Business

Four Ways to Make Marketing Part of Your 2021 Comeback Story

With tight budgets and a challenging road back to in-person events, it may be tempting to rein in your marketing spend. But reminding people why your association is vital can lead the way to a robust return, as well as supporting members as they navigate their own unfamiliar territory.

By Melissa Bouma

If 2020 left your organization hurting due to lost business and revenue opportunities, know that you’re not alone. Many other associations are facing the same challenges. But the new calendar year, while it doesn’t end the pandemic, offers an opportunity to reset and fully embrace the new normal. And how you react to that new normal can help set the stage for your comeback story.

With strained budgets, it can be natural to look toward austerity measures and other forms of cost-cutting, but these have their limits, especially from a long-term perspective. To turn the tide, ultimately, your association needs to invest, but that investment should be thoughtful and evaluated for performance early and often.

A great place to invest is in your brand’s identity and differentiator. It’s one of the best things that you can do to reverse your fortunes. The Corporate Horizon Index, a 2017 McKinsey study of for-profit companies, found that organizations willing to invest in their long-term fortunes tended to grow 47 percent more, and with less volatility than organizations that were more focused on the short term.

And marketing is a great vehicle for reinforcing the importance of your association at a time when members may be reevaluating their reasons to renew their dues. It’s the industry-specific relevance that your organization provides that can help members overcome 2020 difficulties. The question is how to strategically invest those marketing dollars when your budget may already be stretched thin. Here are four ways to do this:

Focus on recruiting new members with a new acquisition campaign. Three of the biggest reasons people join associations are for networking, education, and recognition. Yet these benefits may have lost their luster in 2020—a year where meetings, the primary conduit for such exchanges, came to a standstill. Start off 2021 strong by leveraging an ad campaign or direct marketing (more on that, next) to reinforce your organization’s value in these key areas and promote what makes being part of your association so valuable—and help to offset any member drop-off seen in 2020.
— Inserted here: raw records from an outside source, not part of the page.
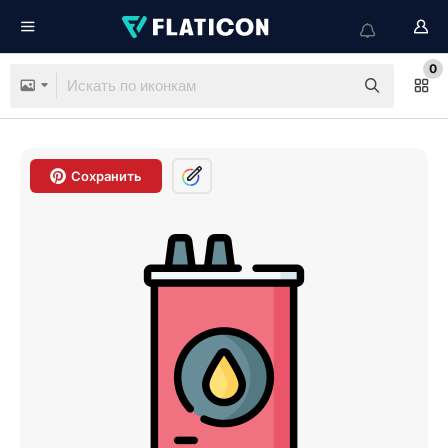
0
Сохранить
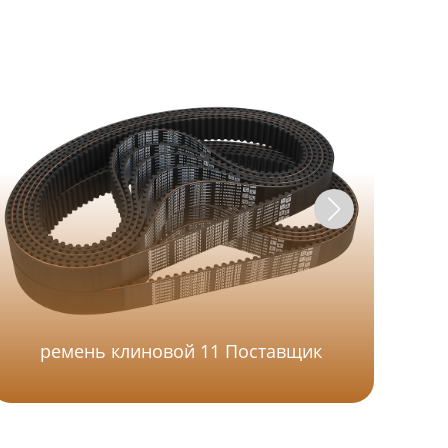
ремень клиновой 11 Поставщик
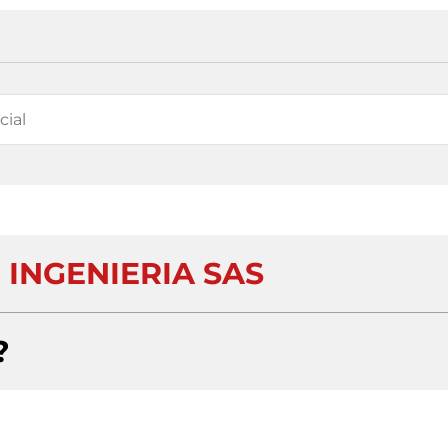
 INGENIERIA SAS
?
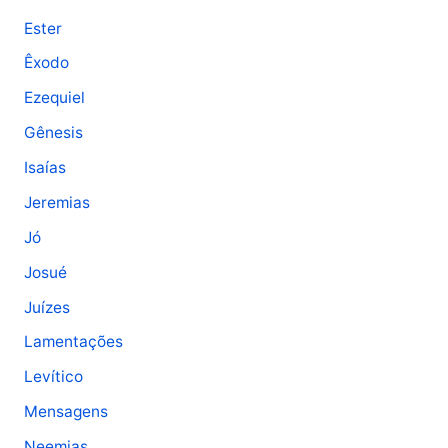
Ester
Êxodo
Ezequiel
Gênesis
Isaías
Jeremias
Jó
Josué
Juízes
Lamentações
Levítico
Mensagens
Neemias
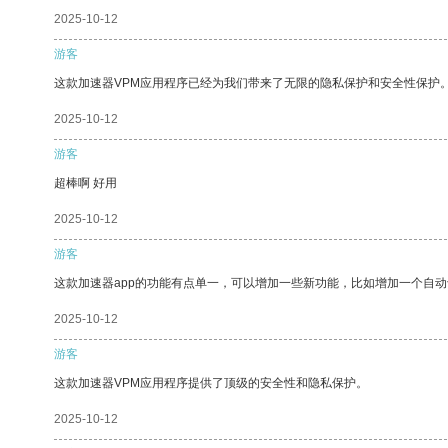
2025-10-12
游客
这款加速器VPM应用程序已经为我们带来了无限的隐私保护和安全性保护
2025-10-12
游客
超棒啊 好用
2025-10-12
游客
这款加速器app的功能有点单一，可以增加一些新功能，比如增加一个自
2025-10-12
游客
这款加速器VPM应用程序提供了顶级的安全性和隐私保护。
2025-10-12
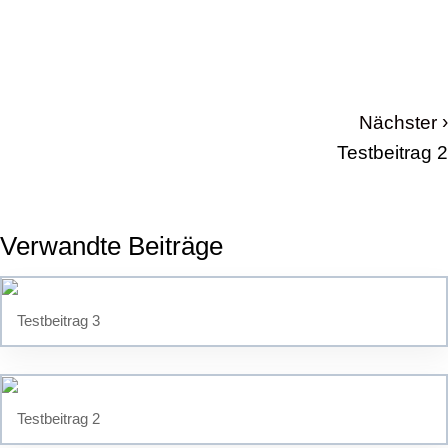
›
Nächster
Testbeitrag 2
Verwandte Beiträge
Testbeitrag 3
Testbeitrag 2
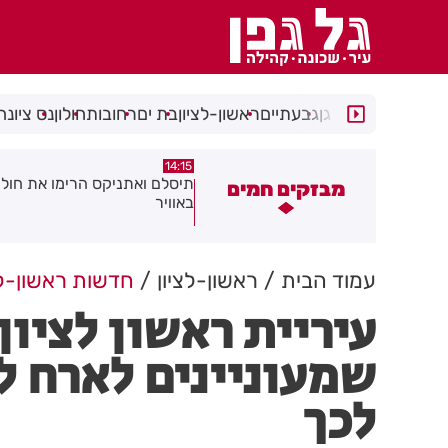
רמת גן
גבעתיים
ראשון-לציון
בת ים
רחובות
חולון
נס ציונה
14:15
14:31
צוע בהתהפכות רכב בכניסה לאזור
תיסלם ואתניקס הרימו את חולון
מבזקים חמים
תעשייה בחולון
באוויר
עמוד הבית
ראשון-לציון
חדשות ראשון-לצ
עיריית ראשון לציון
שמעוניינים לארח 
לכך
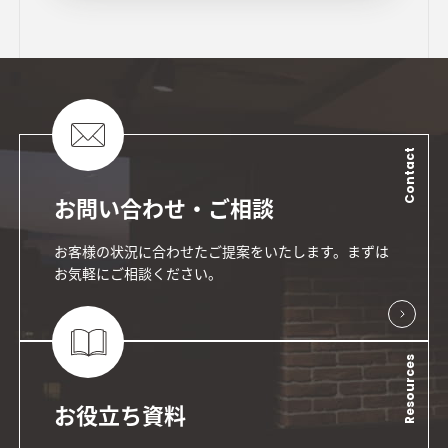
Contact
お問い合わせ・ご相談
お客様の状況に合わせたご提案をいたします。まずは
お気軽にご相談ください。
Resources
お役立ち資料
Employ free or low-cost marketing efforts to retain existing members. A member retention campaign doesn’t need to be an expensive endeavor. Use email or retargeting to remind existing members of your value, or even introduce new initiatives or services they may not have known about. Consider adding a new member recognition award program into the mix, and explore other ways to amp up virtual member recognition until meetings return full force.

Target this messaging with performance marketing. This approach, which represents a combination of brand marketing, paid search, and social media advertising, helps marketers target very specific audiences. (It even has its own association, in case you were curious.) One of the benefits of this strategy—and part of the reason it’s growing in prominence—is that it’s rooted in results by design. That means there is a direct correlation between money spent and the people who are being brought into your association. And ultimately, money spent to bring in new members and to engage existing ones is critical at this time, as they will provide the basis for any future organizational efforts.

Be ready for meetings to return. So maybe this year won’t be when in-person meetings make their big comeback. But that moment will come eventually. Consider directing some of your funding into long-term event marketing, so that when attendees are ready to come back in force (in the back half of 2021 or beyond), your association is ready.

The challenge, of course, is that the pressure to return in a big way is high for every organization that found itself sitting out most of 2020, or drastically shifting its strategy into virtual realms. And that means everyone wants a comeback story.

This is going to be like a thoroughbred race. Whoever gets out of the gate first is probably going to win the race.

Don’t miss the opportunity to make your next steps count.


Melissa Bouma, president of Manifest, has more than 15 years of experience building insight-driven branding and content strategy, with a client base representing large companies, major universities, and prominent associations.